■ **Document section**
--

By default, the output will not contain headers - however, you can set headers by using the format.set_headers function and passing in a List(String), which will be prepended to the CSV String, joined with the column separators and appropriately escaped if necessary.

// [...]

const data: List(#(String, Int, Bool)) = [
  #("Adam", 20, True),
  #("Beatrice", 25, True),
  #("Colin", 2, False),
]

pub fn main() -> Nil {
  let formatted_data =
    // [...]
    |> format.set_headers(["Name", "Age", "Is an adult"])
    // ^ Setting headers 
    |> format.format(data)

  // The specified headers are prepended to the CSV string
  assert formatted_data
    == "Name,Age,Is an adult\nAdam,20,true\nBeatrice,25,true\nColin,2,false"
}

Parsing

Parsing CSV is a bit more complicated, as for all data types other than String, it's necessary to account for failing to parse a specific cell.

--

Data entries
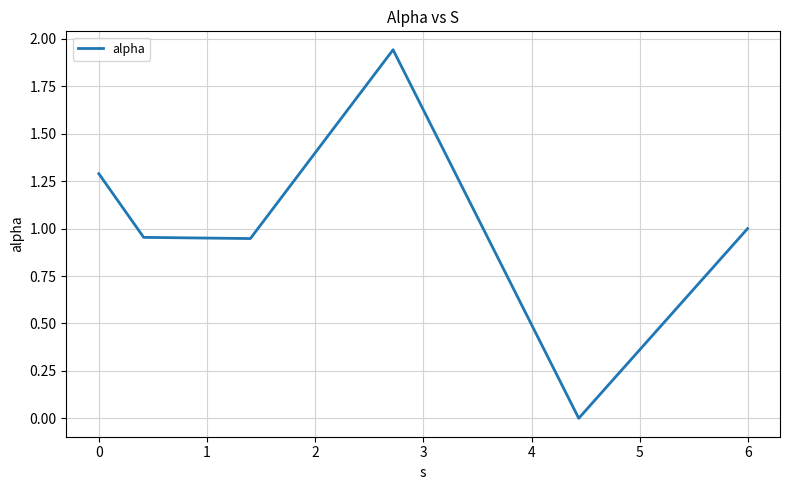

How many interior local valleys (lower than both neighbors) does the data have?

2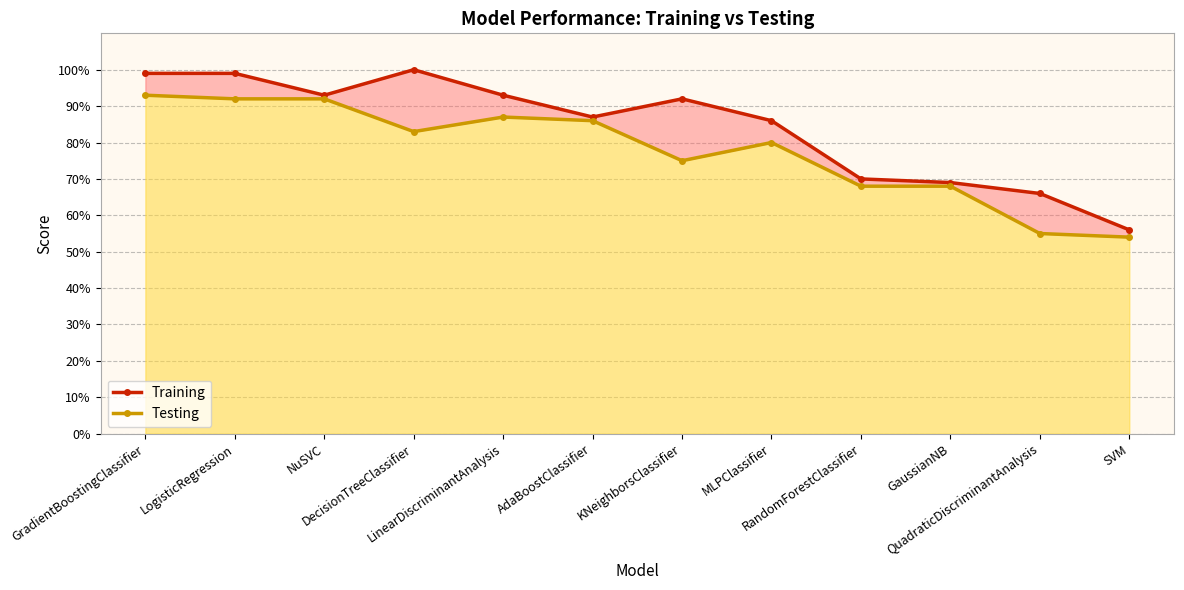

Which series has the widest spread of values?

Training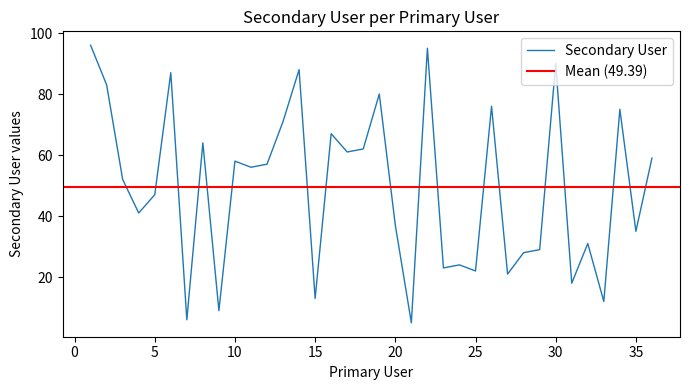

The chart shows a value of 62 at 18. True or false?

True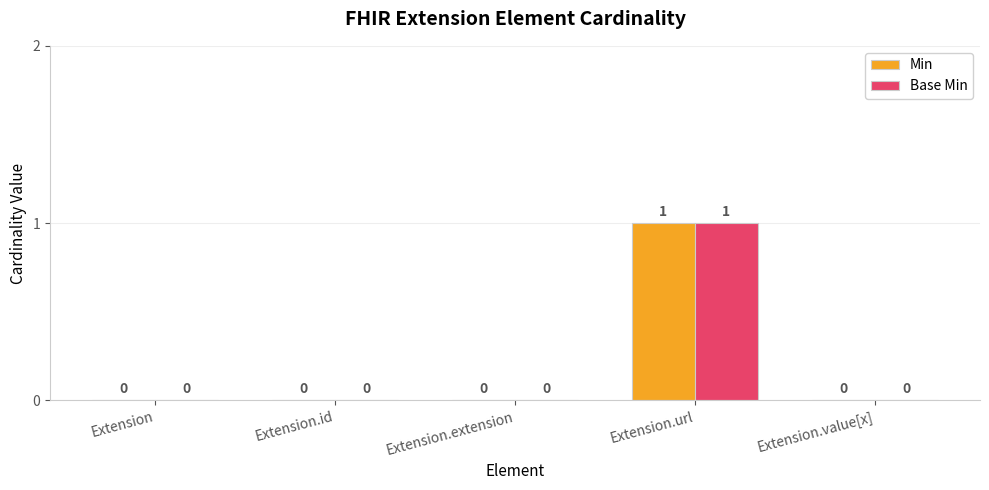

The value of Base Min at Extension.value[x] is 0. True or false?

True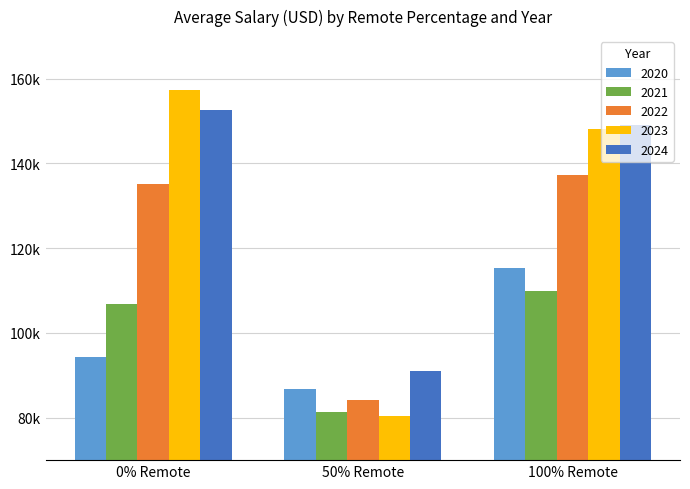

At how many categories does at least one series exceed 130546?

2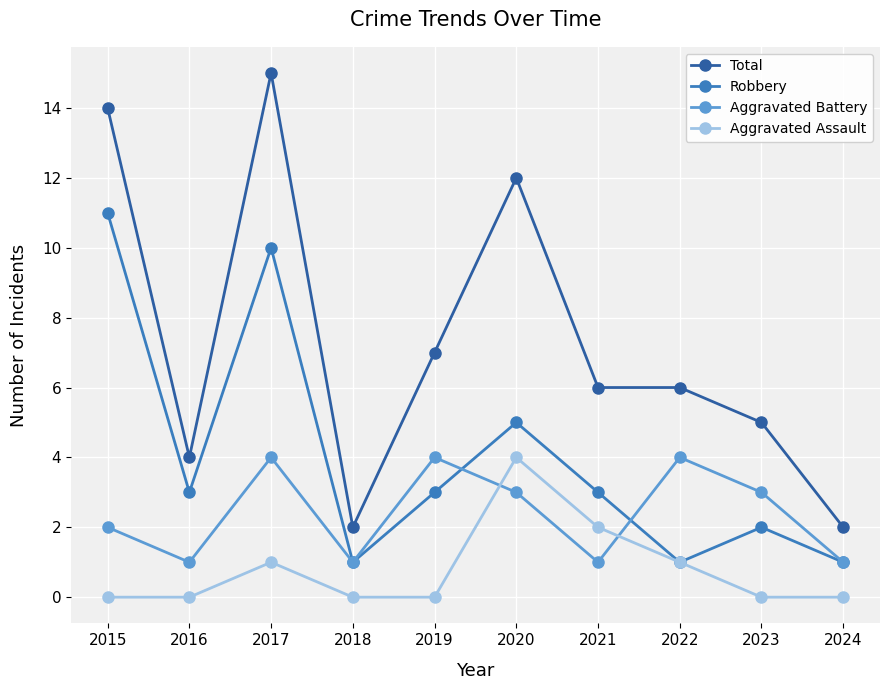

Where does the Total series first go above 6?

2015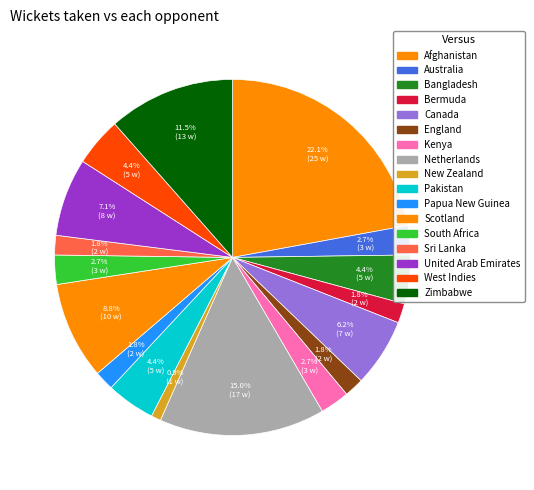

Rank the categories by value from highest to lowest.

Afghanistan, Netherlands, Zimbabwe, Scotland, United Arab Emirates, Canada, Bangladesh, Pakistan, West Indies, Australia, Kenya, South Africa, Bermuda, England, Papua New Guinea, Sri Lanka, New Zealand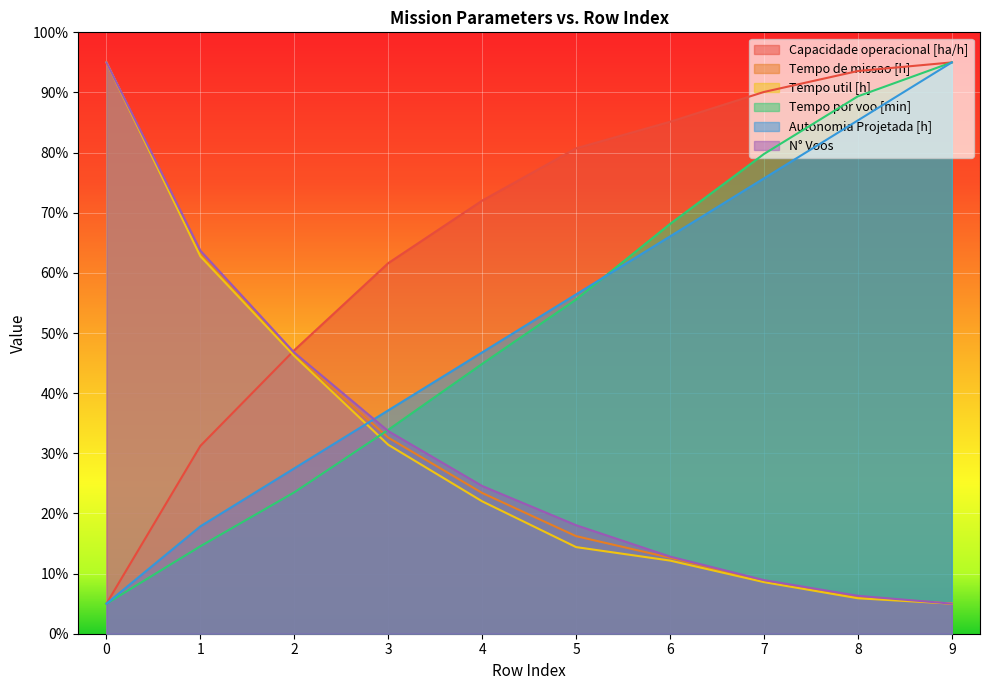

At which label is Autonomia Projetada [h] closest to 50?

4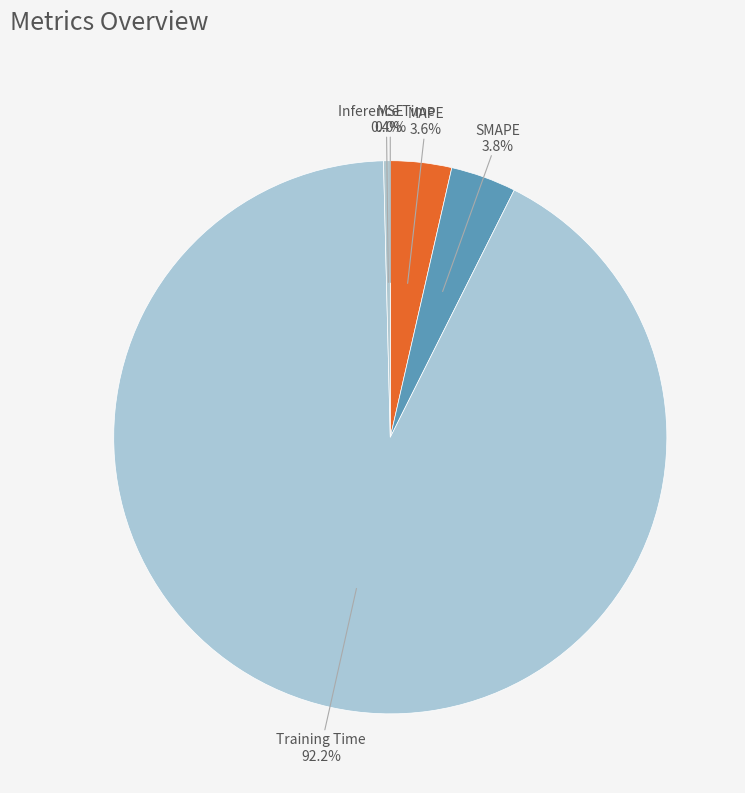

Which category has the biggest portion of the pie?

Training Time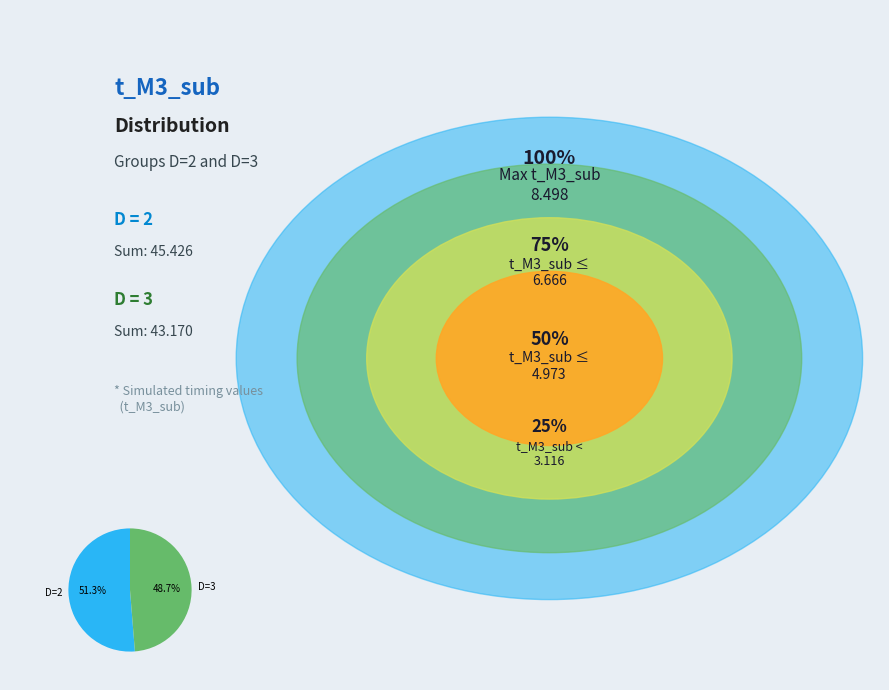

What is the ratio of the value at D=2 to the value at D=3?

1.1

--

■ **Work instruction 1**
In the CSV formatting passage, what header strings are passed to format.set_headers? List every one.
■ **Work instruction 2**
Carry on the CSV formatting and parsing passage, starting after its final sentence.

■ **Answer space 1**
"Name", "Age", "Is an adult"

■ **Answer space 2**
However, most of this behaviour is hidden away in the internal functions, so usage is relatively easy.

import gleam/int
import mesv
import mesv/parse

const expected_data: List(#(String, Int, Bool)) = [
  #("Adam", 20, True),
  #("Beatrice", 25, True),
  #("Colin", 2, False),
]

pub fn main() -> Nil {
  let parsed_data =
    parse.build({
      // Create a parsing function using `mesv.parsed`
      // to construct a curried parsing function
      use name <- mesv.parsed
      use age <- mesv.parsed
      use adult <- mesv.parsed

      // If any value fails (ie, returns Error(Nil)),
      // the parsing of a row will stop.
      // However, if it reaches here,
      // it returns the following data type
      #(name, age, adult)
    })
    |> parse.column(Ok)
    |> parse.column(int.parse)
    |> parse.column(fn(val: String) -> Result(Bool, Nil) {
      case val {
        "true" -> Ok(True)
        "false" -> Ok(False)
        _ -> Error(Nil)
      }
    })
    // Pass in the CSV String to parse
    |> parse.parse(
      "Adam,20,true\nBeatrice,25,true\nColin,2,false",
    )

  // The returned data is wrapped a bit weirdly, which I'm considering changing
  assert parsed_data == Ok(#(expected_data, []))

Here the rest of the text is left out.